■ Problem to work on ■
A verbatim transcript of the lines below, starting at the first and ending with the one that holds "#### **建议移动端使用除微信、夸克以外的浏览器打开以下网站**", is what should be produced.

■ Data excerpts ■
○ ○ ○ ○ ○ ○ ○

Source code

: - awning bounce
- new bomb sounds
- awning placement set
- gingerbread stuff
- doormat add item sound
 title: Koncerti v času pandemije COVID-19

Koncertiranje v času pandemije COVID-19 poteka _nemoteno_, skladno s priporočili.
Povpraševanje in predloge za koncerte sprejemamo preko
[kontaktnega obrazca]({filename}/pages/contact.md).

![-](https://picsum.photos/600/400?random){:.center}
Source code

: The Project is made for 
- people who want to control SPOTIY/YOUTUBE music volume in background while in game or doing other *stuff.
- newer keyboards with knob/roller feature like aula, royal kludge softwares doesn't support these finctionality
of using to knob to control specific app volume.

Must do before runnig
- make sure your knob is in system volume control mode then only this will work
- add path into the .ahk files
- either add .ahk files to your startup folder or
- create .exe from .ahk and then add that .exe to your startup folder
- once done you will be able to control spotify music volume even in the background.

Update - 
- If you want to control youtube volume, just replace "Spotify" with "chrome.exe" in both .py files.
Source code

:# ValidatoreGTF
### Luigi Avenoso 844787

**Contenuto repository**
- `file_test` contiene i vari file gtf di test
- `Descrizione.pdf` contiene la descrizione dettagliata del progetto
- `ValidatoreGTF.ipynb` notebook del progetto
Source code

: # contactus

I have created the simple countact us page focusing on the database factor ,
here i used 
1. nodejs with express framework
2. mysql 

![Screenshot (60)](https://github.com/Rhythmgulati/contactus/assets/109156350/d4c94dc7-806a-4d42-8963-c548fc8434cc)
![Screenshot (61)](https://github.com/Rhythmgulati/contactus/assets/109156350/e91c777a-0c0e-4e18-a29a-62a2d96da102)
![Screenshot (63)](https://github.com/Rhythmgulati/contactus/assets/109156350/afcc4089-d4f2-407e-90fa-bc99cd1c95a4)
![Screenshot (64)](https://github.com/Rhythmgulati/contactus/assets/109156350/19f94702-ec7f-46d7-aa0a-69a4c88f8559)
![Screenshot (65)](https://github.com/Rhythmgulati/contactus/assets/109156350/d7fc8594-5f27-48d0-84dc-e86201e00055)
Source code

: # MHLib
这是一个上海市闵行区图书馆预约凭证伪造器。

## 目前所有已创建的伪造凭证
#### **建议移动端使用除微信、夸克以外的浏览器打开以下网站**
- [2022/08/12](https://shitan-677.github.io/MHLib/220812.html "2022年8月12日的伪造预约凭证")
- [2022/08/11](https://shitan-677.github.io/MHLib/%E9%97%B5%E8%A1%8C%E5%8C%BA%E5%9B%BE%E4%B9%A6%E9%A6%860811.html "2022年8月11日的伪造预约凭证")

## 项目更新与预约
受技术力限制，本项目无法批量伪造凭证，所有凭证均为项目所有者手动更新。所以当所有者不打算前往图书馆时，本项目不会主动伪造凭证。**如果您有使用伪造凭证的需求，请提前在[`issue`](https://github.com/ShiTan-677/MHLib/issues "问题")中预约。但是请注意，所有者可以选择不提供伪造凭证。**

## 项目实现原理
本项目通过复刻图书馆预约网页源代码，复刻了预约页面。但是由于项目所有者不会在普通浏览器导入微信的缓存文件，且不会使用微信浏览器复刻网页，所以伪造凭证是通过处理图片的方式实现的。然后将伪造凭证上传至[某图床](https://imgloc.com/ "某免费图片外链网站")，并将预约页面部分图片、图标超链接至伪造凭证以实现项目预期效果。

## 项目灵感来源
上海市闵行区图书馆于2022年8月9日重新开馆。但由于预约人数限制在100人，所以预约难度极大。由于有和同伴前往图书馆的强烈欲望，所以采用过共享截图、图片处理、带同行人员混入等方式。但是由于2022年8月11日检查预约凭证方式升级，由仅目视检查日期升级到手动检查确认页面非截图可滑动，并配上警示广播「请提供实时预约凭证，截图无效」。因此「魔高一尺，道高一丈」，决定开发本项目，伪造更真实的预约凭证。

○ ○ ○ ○ ○ ○ ○

■ Result below ■
Source code

: - awning bounce
- new bomb sounds
- awning placement set
- gingerbread stuff
- doormat add item sound
 title: Koncerti v času pandemije COVID-19

Koncertiranje v času pandemije COVID-19 poteka _nemoteno_, skladno s priporočili.
Povpraševanje in predloge za koncerte sprejemamo preko
[kontaktnega obrazca]({filename}/pages/contact.md).

![-](https://picsum.photos/600/400?random){:.center}
Source code

: The Project is made for 
- people who want to control SPOTIY/YOUTUBE music volume in background while in game or doing other *stuff.
- newer keyboards with knob/roller feature like aula, royal kludge softwares doesn't support these finctionality
of using to knob to control specific app volume.

Must do before runnig
- make sure your knob is in system volume control mode then only this will work
- add path into the .ahk files
- either add .ahk files to your startup folder or
- create .exe from .ahk and then add that .exe to your startup folder
- once done you will be able to control spotify music volume even in the background.

Update - 
- If you want to control youtube volume, just replace "Spotify" with "chrome.exe" in both .py files.
Source code

:# ValidatoreGTF
### Luigi Avenoso 844787

**Contenuto repository**
- `file_test` contiene i vari file gtf di test
- `Descrizione.pdf` contiene la descrizione dettagliata del progetto
- `ValidatoreGTF.ipynb` notebook del progetto
Source code

: # contactus

I have created the simple countact us page focusing on the database factor ,
here i used 
1. nodejs with express framework
2. mysql 

![Screenshot (60)](https://github.com/Rhythmgulati/contactus/assets/109156350/d4c94dc7-806a-4d42-8963-c548fc8434cc)
![Screenshot (61)](https://github.com/Rhythmgulati/contactus/assets/109156350/e91c777a-0c0e-4e18-a29a-62a2d96da102)
![Screenshot (63)](https://github.com/Rhythmgulati/contactus/assets/109156350/afcc4089-d4f2-407e-90fa-bc99cd1c95a4)
![Screenshot (64)](https://github.com/Rhythmgulati/contactus/assets/109156350/19f94702-ec7f-46d7-aa0a-69a4c88f8559)
![Screenshot (65)](https://github.com/Rhythmgulati/contactus/assets/109156350/d7fc8594-5f27-48d0-84dc-e86201e00055)
Source code

: # MHLib
这是一个上海市闵行区图书馆预约凭证伪造器。

## 目前所有已创建的伪造凭证
#### **建议移动端使用除微信、夸克以外的浏览器打开以下网站**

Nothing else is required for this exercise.